In the account of bodysurfing The Beast, beside which island does the wave break?

▶ EXCERPTED PASSAGE

*** Block opens ***

To charge The Beast, a 20foot slab wave, imposes both fear and respect, even to the bravest and most experienced big wave riders. For those ambitious enough to try and tame the beast, there was a major holding period of 7 years, as a massive swell hasn't occurred there since 2010.
One of the factors that makes it so scary is the waves are completely unpredictable. A set can come from anywhere, with tremendous speed and brutality. One wave comes from the horizon and the next one comes from your left and the other from the right. It is almost impossible to position yourself.
One moment you're swimming fast in one direction and suddenly everyone has to accelerate in another direction. There's always a serious risk of being dredged by the wave. Even diving four meters below the foam, you are shaken by the pressure of the Beast.
The Leblon Fins Crew got the green light to charge on Wednesday Aug 9th. It was then the arrival of a mammoth once-in-a-decade swell was confirmed. The swell arrived from the Southeast, awakening many sleeping giants, including The Beast. The infamous wave breaks over a 23ft deep rocky slab next to Laje Island, at the mouth of Guanabara Bay. Due to its depth, The Beast only breaks with a swell at least 9ft high from the South or preferably Southeast.
The wave never before been challenged by bodysurfers, until founder of Leblon Fins Mauricio Jordan assembled a elite crew of riders: Team LeblonFins: Júlio César Rodrigues, Paulo Pillegi, Fabio Russo, Mauricio Jordan and Luiz Antonio.
The risks for bodysurfers were exponentially higher than with board surfers.
"Surfers can rely on their boards, photographer on the boat engine and us .. on LeblonFins alone."
In addition to these bodysurfers, the team counted on support of lieutenant-colonels firefighters Fábio Braga and Dr. David Szpilman both directors of Sobrasa (Brazilian Society of Aquatic Rescue) and captain Luiz Morizot, Dunga , Chief of the Miami-Dade County Rescue Service in Florida. Along with a support boat and a rescue jetski piloted by Patrick Bizz.

*** Block closes ***

▶ MATERIAL PROVIDED
*** Block opens ***

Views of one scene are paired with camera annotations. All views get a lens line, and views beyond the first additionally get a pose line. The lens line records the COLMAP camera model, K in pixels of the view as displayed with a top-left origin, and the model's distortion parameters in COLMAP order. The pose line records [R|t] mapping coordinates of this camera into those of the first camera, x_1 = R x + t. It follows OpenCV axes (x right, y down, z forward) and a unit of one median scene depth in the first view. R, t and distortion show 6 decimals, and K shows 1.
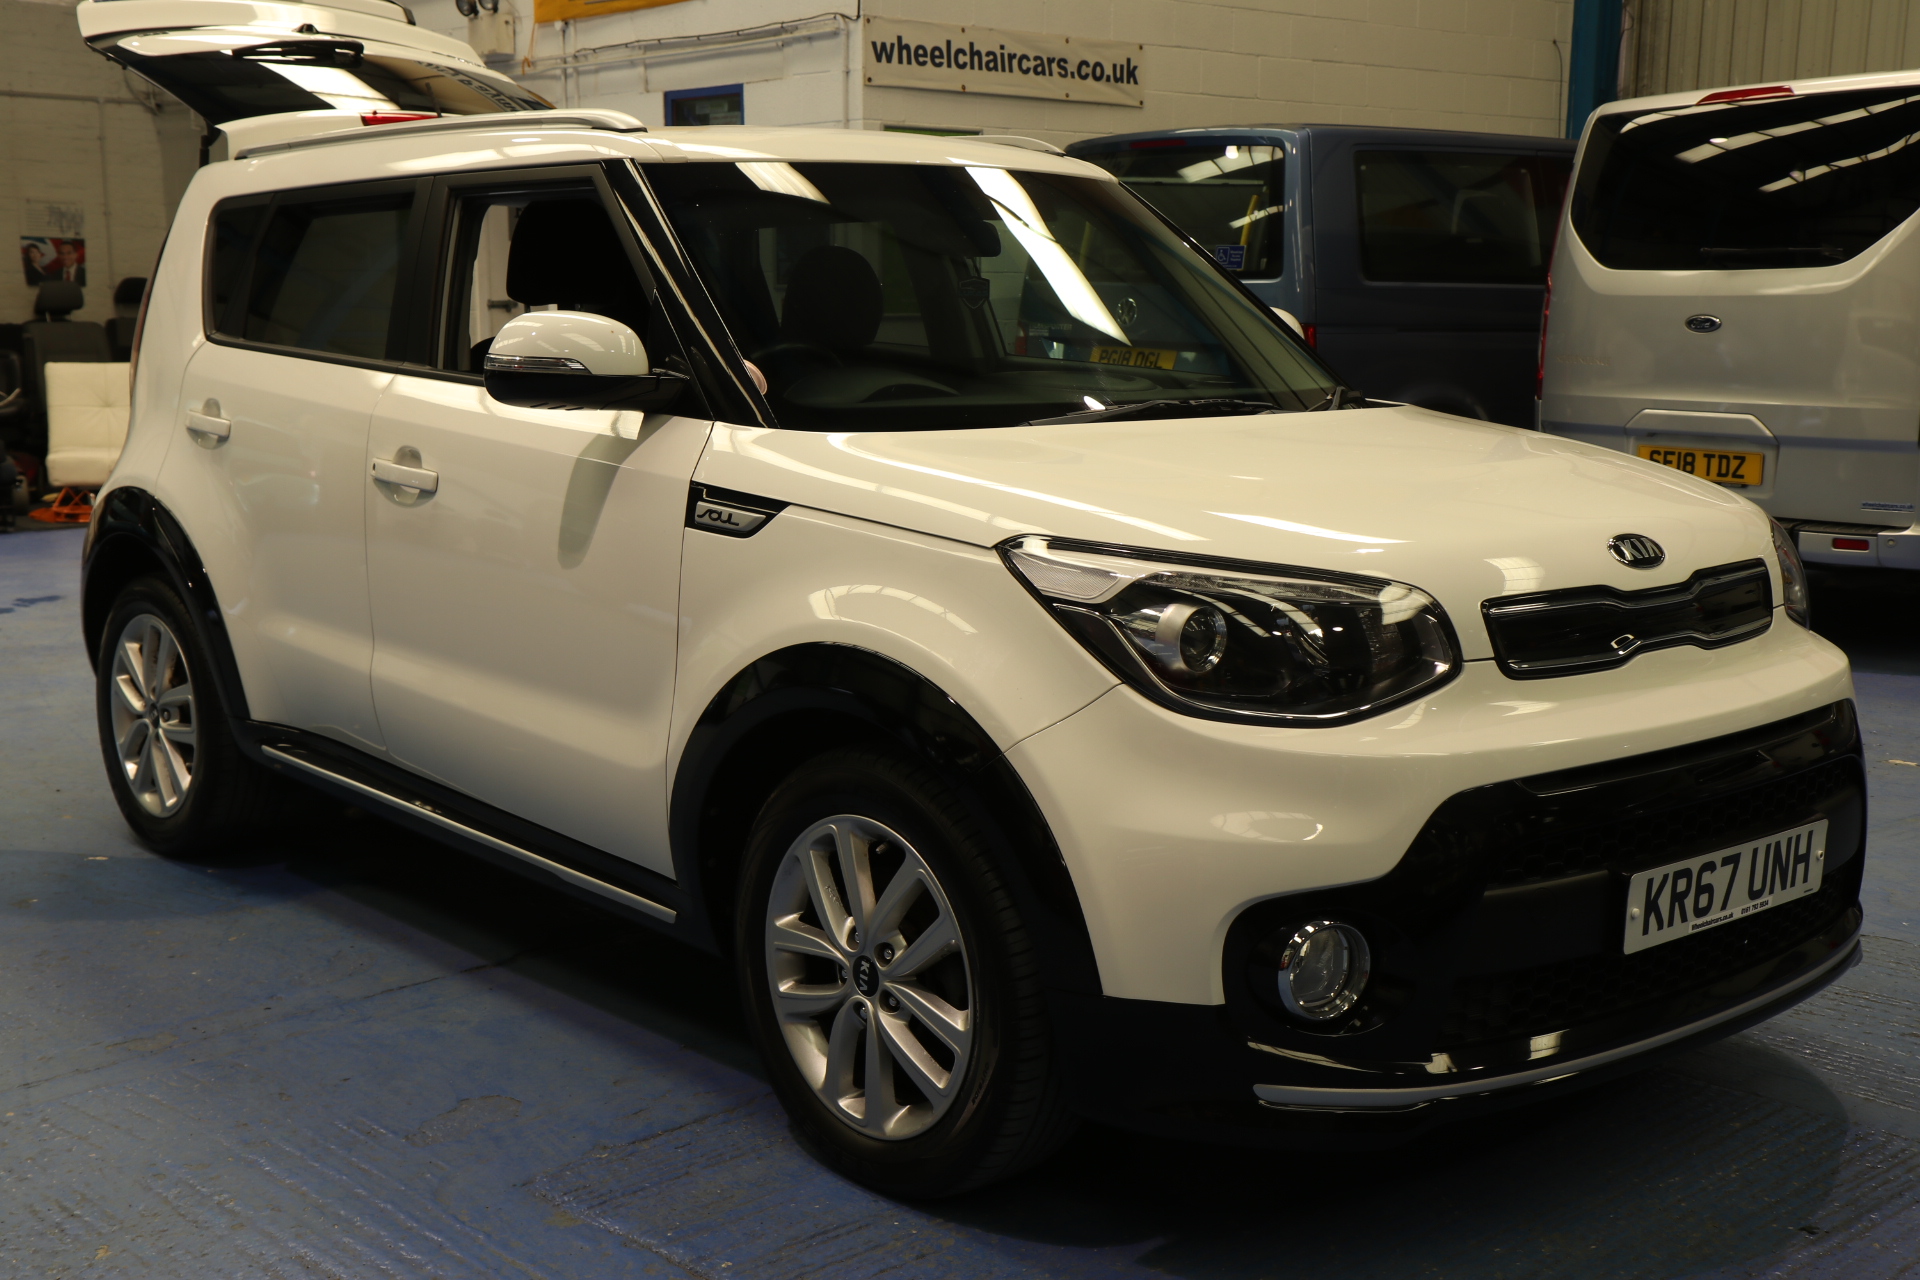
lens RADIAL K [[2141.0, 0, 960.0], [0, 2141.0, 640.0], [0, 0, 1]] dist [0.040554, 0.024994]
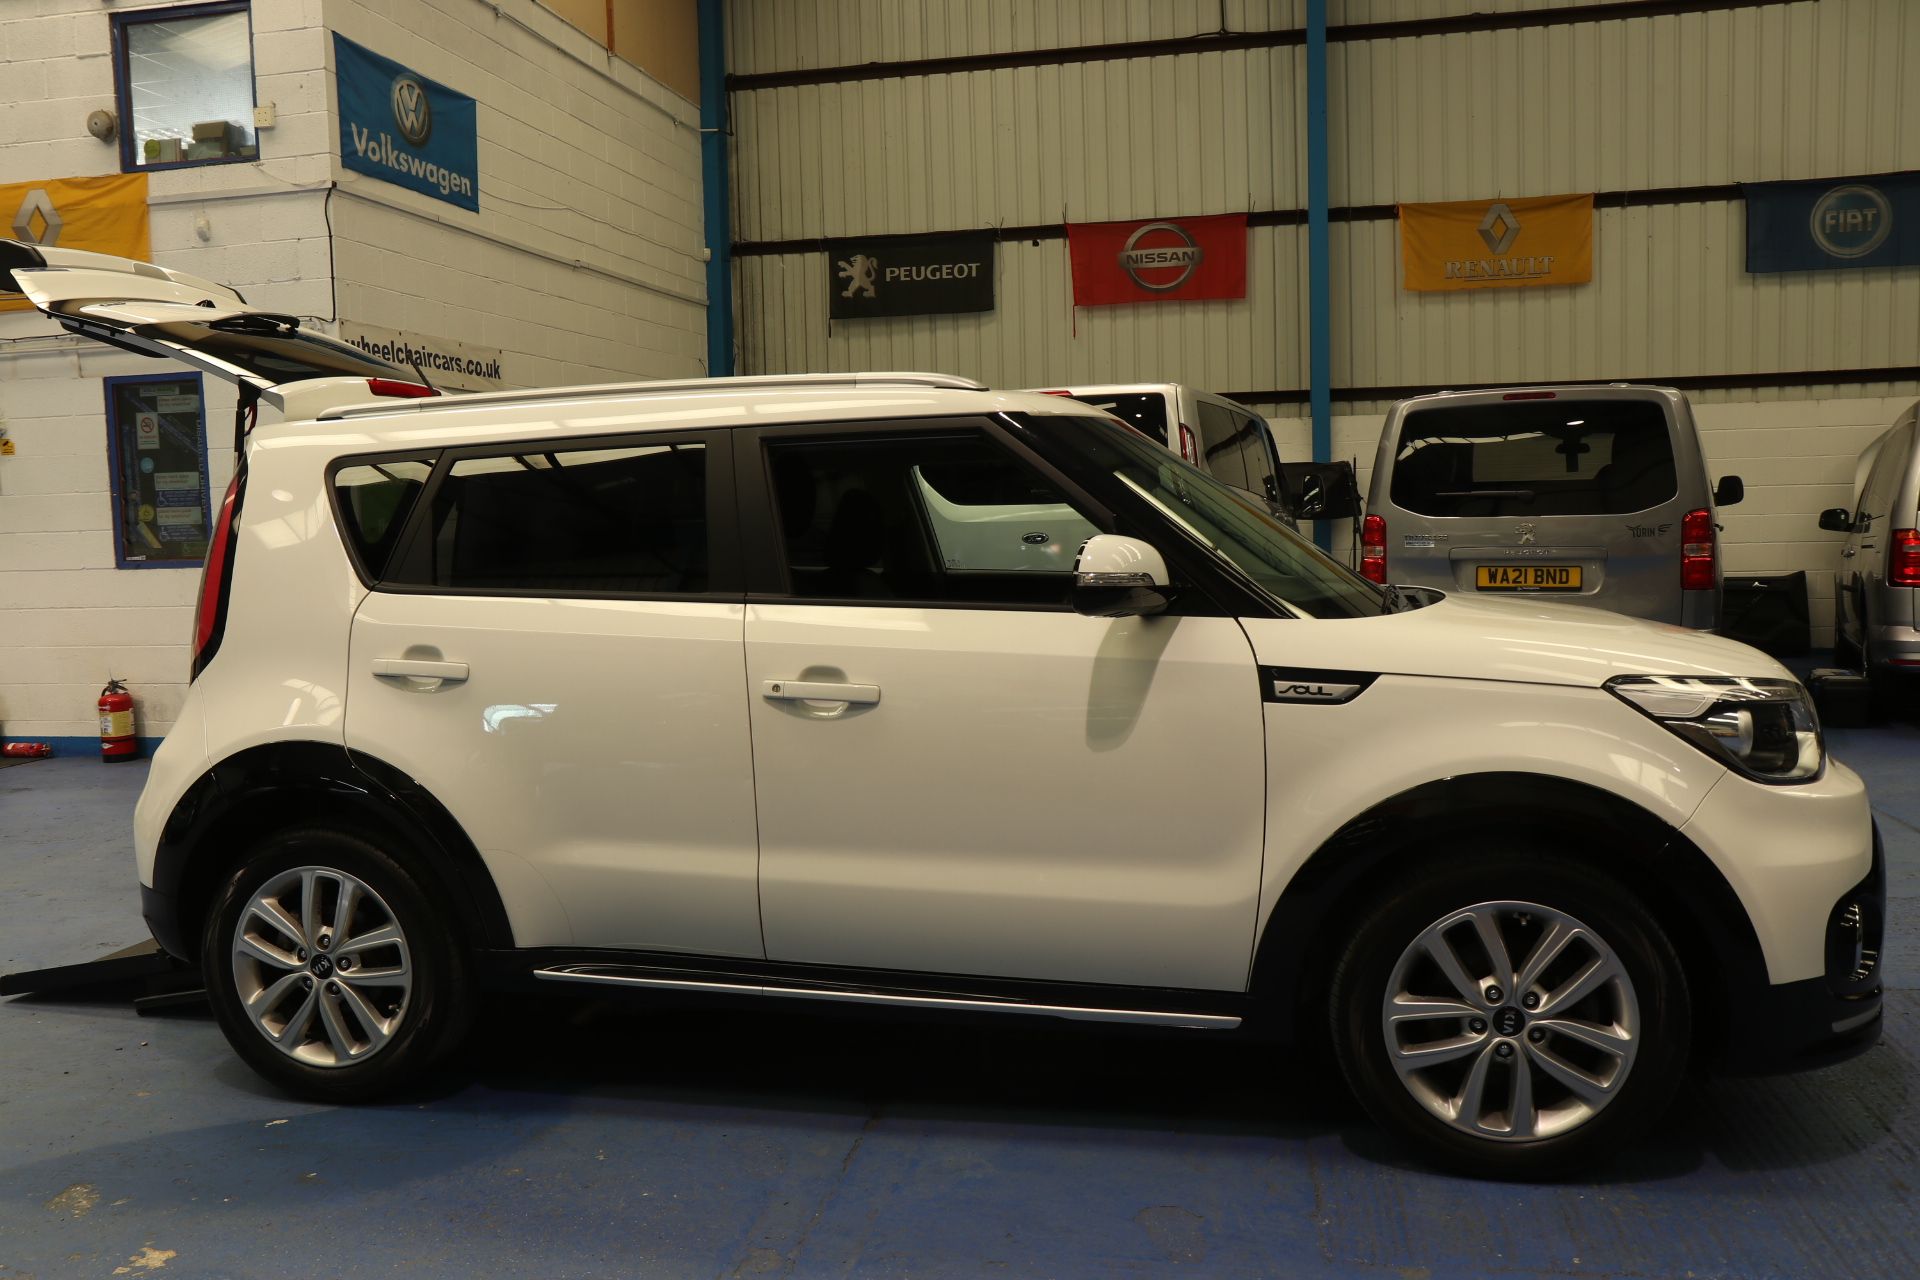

*** Block closes ***

▶ RESULT OF THE TASK
Laje Island, at the mouth of Guanabara Bay.